[INFORMATION PROVIDED — start]

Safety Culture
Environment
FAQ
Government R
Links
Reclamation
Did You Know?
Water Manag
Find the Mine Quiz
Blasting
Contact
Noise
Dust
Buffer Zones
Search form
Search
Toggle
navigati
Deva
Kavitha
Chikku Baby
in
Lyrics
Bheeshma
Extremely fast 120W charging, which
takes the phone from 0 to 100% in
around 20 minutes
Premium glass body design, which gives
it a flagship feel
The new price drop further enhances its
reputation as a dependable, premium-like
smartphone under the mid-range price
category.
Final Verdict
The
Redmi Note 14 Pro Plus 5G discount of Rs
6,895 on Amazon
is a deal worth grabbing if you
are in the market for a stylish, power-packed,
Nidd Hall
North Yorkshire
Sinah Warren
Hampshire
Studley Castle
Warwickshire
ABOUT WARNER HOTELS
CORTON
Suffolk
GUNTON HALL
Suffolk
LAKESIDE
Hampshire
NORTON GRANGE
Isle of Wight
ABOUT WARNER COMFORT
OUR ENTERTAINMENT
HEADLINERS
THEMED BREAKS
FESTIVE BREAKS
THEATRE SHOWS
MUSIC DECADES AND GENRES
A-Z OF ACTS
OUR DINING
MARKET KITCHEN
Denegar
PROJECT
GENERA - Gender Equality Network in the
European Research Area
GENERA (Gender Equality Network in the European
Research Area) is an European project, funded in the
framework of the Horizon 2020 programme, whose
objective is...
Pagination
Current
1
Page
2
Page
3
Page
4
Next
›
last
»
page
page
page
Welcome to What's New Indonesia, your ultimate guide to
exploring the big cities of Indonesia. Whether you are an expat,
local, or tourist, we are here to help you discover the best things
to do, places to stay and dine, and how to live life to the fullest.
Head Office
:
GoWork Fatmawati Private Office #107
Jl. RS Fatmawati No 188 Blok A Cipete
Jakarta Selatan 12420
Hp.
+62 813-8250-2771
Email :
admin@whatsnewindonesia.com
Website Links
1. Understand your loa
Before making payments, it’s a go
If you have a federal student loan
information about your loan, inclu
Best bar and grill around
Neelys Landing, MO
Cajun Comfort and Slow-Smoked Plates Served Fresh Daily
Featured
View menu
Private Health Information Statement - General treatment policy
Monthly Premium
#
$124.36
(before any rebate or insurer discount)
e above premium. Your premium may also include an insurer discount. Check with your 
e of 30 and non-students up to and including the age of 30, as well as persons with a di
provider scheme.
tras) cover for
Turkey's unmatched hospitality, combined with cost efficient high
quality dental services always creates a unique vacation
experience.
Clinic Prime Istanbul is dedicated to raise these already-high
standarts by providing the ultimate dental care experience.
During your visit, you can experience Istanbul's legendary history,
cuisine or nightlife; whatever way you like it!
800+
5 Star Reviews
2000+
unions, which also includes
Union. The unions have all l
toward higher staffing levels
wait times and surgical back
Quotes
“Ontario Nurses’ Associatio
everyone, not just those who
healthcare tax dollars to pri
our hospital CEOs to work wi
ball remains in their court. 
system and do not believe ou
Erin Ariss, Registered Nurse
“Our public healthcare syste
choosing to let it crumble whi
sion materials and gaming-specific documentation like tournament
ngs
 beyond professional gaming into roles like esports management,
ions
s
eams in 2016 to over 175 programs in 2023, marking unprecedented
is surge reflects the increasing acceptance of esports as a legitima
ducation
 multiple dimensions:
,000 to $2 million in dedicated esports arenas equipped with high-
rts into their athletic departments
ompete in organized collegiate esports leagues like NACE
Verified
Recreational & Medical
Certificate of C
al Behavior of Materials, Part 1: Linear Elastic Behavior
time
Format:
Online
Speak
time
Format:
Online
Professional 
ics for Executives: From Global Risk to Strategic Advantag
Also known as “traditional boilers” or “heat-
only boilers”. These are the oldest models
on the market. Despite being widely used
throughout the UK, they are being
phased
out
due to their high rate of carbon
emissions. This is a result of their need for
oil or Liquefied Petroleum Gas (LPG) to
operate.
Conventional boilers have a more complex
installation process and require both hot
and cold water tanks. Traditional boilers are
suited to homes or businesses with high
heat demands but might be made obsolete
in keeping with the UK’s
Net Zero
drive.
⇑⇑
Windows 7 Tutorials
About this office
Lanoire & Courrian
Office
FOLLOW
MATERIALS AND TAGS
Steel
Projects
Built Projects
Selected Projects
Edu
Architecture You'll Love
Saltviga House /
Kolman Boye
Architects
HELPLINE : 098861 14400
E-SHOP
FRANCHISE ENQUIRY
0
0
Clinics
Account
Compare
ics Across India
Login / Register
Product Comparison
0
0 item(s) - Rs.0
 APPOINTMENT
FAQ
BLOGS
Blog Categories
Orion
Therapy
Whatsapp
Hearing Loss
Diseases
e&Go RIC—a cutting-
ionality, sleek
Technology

[INFORMATION PROVIDED — finish]

**YOUR INSTRUCTIONS:** Express the lines from the start of the entries through the line containing "is a deal worth grabbing if you" as a JSON list of strings, one string per line and blank lines left out.

**RESPONSE TO THIS EXERCISE:**
[
  "Safety Culture",
  "Environment",
  "FAQ",
  "Government R",
  "Links",
  "Reclamation",
  "Did You Know?",
  "Water Manag",
  "Find the Mine Quiz",
  "Blasting",
  "Contact",
  "Noise",
  "Dust",
  "Buffer Zones",
  "Search form",
  "Search",
  "Toggle",
  "navigati",
  "Deva",
  "Kavitha",
  "Chikku Baby",
  "in",
  "Lyrics",
  "Bheeshma",
  "Extremely fast 120W charging, which",
  "takes the phone from 0 to 100% in",
  "around 20 minutes",
  "Premium glass body design, which gives",
  "it a flagship feel",
  "The new price drop further enhances its",
  "reputation as a dependable, premium-like",
  "smartphone under the mid-range price",
  "category.",
  "Final Verdict",
  "The",
  "Redmi Note 14 Pro Plus 5G discount of Rs",
  "6,895 on Amazon",
  "is a deal worth grabbing if you"
]